| WHAT YOU HAVE TO DO |
Give back all the data below exactly as it is shown.

_ _ _ _ _ _ _

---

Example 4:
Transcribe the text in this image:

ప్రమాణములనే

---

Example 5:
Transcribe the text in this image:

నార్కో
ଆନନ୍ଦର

_ _ _ _ _ _ _

| FINISHED TASK |
---

Example 4:
Transcribe the text in this image:

ప్రమాణములనే

---

Example 5:
Transcribe the text in this image:

నార్కో
ଆନନ୍ଦର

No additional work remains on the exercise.